--- YOUR INSTRUCTIONS ---
Ignoring the pictures, repeat every entry below exactly as it appears.

--- DATASET RECORDS ---
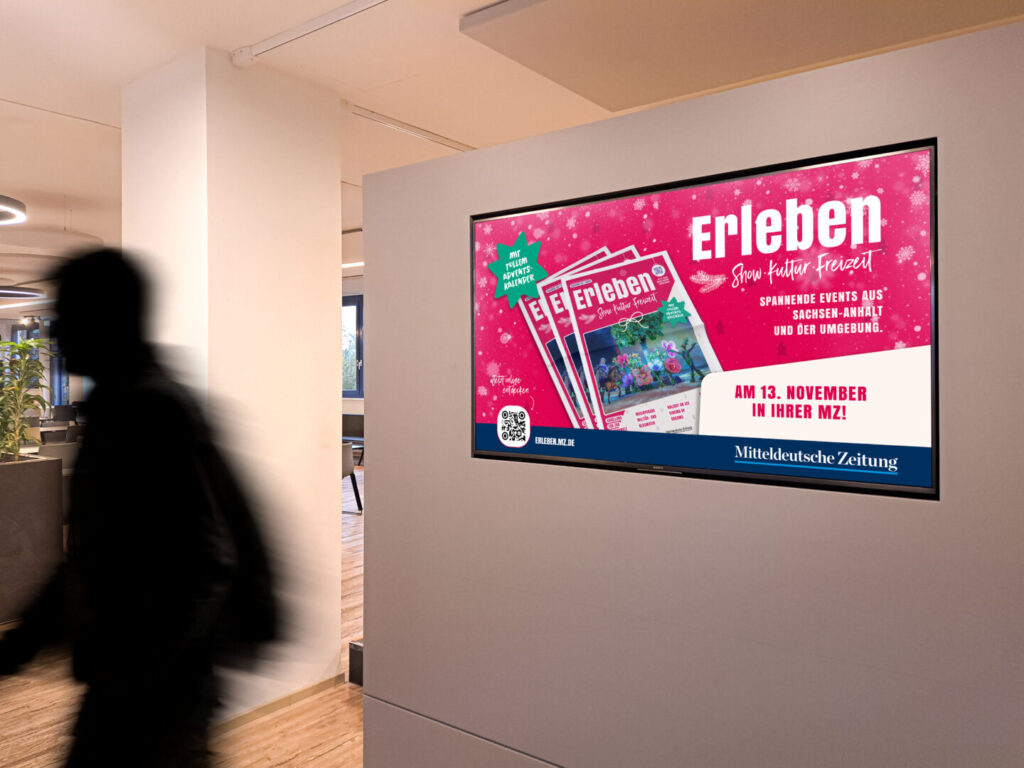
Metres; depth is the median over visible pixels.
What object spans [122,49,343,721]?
column
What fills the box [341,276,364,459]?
back wall
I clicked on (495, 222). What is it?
television
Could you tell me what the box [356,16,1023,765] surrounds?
partition wall
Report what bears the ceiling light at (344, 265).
attached to the ceiling
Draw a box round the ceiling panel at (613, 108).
[461,0,1023,112]
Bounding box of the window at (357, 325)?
[341,295,363,398]
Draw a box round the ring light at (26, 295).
[0,285,45,300]
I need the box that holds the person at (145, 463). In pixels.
[0,249,285,767]
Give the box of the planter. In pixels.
[0,452,63,624]
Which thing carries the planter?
on the floor
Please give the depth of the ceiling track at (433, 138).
3.72 m
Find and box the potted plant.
[0,335,55,461]
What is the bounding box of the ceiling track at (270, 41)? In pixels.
[230,0,389,66]
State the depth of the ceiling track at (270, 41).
2.66 m
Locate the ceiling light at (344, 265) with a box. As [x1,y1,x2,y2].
[342,260,363,269]
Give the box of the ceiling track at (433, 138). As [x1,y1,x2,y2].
[344,101,477,152]
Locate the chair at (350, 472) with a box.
[342,439,362,512]
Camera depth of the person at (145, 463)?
1.67 m
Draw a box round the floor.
[1,465,366,767]
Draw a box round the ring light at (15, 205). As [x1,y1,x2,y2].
[0,194,26,224]
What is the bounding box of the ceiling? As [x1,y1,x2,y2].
[0,0,1021,301]
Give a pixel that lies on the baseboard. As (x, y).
(323, 683)
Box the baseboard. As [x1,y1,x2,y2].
[210,672,347,733]
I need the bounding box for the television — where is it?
[470,137,939,500]
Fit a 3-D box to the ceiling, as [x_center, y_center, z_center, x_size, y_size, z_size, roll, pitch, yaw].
[-2.282,-1.363,4.506,13.306,0.122,8.792,0,0,37]
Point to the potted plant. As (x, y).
(32, 366)
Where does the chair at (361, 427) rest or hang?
on the floor
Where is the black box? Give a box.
[348,640,363,686]
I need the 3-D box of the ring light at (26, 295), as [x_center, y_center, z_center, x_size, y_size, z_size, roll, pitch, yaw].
[-6.650,-1.256,9.048,1.104,0.230,1.149,0,0,37]
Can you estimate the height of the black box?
0.185 m
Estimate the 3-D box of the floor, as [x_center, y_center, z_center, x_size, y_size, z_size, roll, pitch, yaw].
[-2.314,1.446,4.801,14.198,0.105,9.530,0,0,37]
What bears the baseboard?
attached to the column
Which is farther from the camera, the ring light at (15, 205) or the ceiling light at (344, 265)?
the ceiling light at (344, 265)
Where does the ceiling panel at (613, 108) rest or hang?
attached to the ceiling
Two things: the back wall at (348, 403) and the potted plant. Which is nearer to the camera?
the potted plant
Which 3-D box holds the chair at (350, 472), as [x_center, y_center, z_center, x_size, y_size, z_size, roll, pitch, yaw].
[-1.925,0.976,7.552,0.576,0.790,0.579,0,0,5]
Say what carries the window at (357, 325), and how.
in the back wall at (348, 403)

--- ANSWER SPACE ---
Metres; depth is the median over visible pixels.
What object spans [122,49,343,721]?
column
What fills the box [341,276,364,459]?
back wall
I clicked on (495, 222). What is it?
television
Could you tell me what the box [356,16,1023,765] surrounds?
partition wall
Report what bears the ceiling light at (344, 265).
attached to the ceiling
Draw a box round the ceiling panel at (613, 108).
[461,0,1023,112]
Bounding box of the window at (357, 325)?
[341,295,363,398]
Draw a box round the ring light at (26, 295).
[0,285,45,300]
I need the box that holds the person at (145, 463). In pixels.
[0,249,285,767]
Give the box of the planter. In pixels.
[0,452,63,624]
Which thing carries the planter?
on the floor
Please give the depth of the ceiling track at (433, 138).
3.72 m
Find and box the potted plant.
[0,335,55,461]
What is the bounding box of the ceiling track at (270, 41)? In pixels.
[230,0,389,66]
State the depth of the ceiling track at (270, 41).
2.66 m
Locate the ceiling light at (344, 265) with a box. As [x1,y1,x2,y2].
[342,260,363,269]
Give the box of the ceiling track at (433, 138). As [x1,y1,x2,y2].
[344,101,477,152]
Locate the chair at (350, 472) with a box.
[342,439,362,512]
Camera depth of the person at (145, 463)?
1.67 m
Draw a box round the floor.
[1,465,366,767]
Draw a box round the ring light at (15, 205). As [x1,y1,x2,y2].
[0,194,26,224]
What is the bounding box of the ceiling? As [x1,y1,x2,y2].
[0,0,1021,301]
Give a pixel that lies on the baseboard. As (x, y).
(323, 683)
Box the baseboard. As [x1,y1,x2,y2].
[210,672,347,733]
I need the bounding box for the television — where is it?
[470,137,939,500]
Fit a 3-D box to the ceiling, as [x_center, y_center, z_center, x_size, y_size, z_size, roll, pitch, yaw].
[-2.282,-1.363,4.506,13.306,0.122,8.792,0,0,37]
Point to the potted plant. As (x, y).
(32, 366)
Where does the chair at (361, 427) rest or hang?
on the floor
Where is the black box? Give a box.
[348,640,363,686]
I need the 3-D box of the ring light at (26, 295), as [x_center, y_center, z_center, x_size, y_size, z_size, roll, pitch, yaw].
[-6.650,-1.256,9.048,1.104,0.230,1.149,0,0,37]
Can you estimate the height of the black box?
0.185 m
Estimate the 3-D box of the floor, as [x_center, y_center, z_center, x_size, y_size, z_size, roll, pitch, yaw].
[-2.314,1.446,4.801,14.198,0.105,9.530,0,0,37]
What bears the baseboard?
attached to the column
Which is farther from the camera, the ring light at (15, 205) or the ceiling light at (344, 265)?
the ceiling light at (344, 265)
Where does the ceiling panel at (613, 108) rest or hang?
attached to the ceiling
Two things: the back wall at (348, 403) and the potted plant. Which is nearer to the camera?
the potted plant
Which 3-D box holds the chair at (350, 472), as [x_center, y_center, z_center, x_size, y_size, z_size, roll, pitch, yaw].
[-1.925,0.976,7.552,0.576,0.790,0.579,0,0,5]
Say what carries the window at (357, 325), and how.
in the back wall at (348, 403)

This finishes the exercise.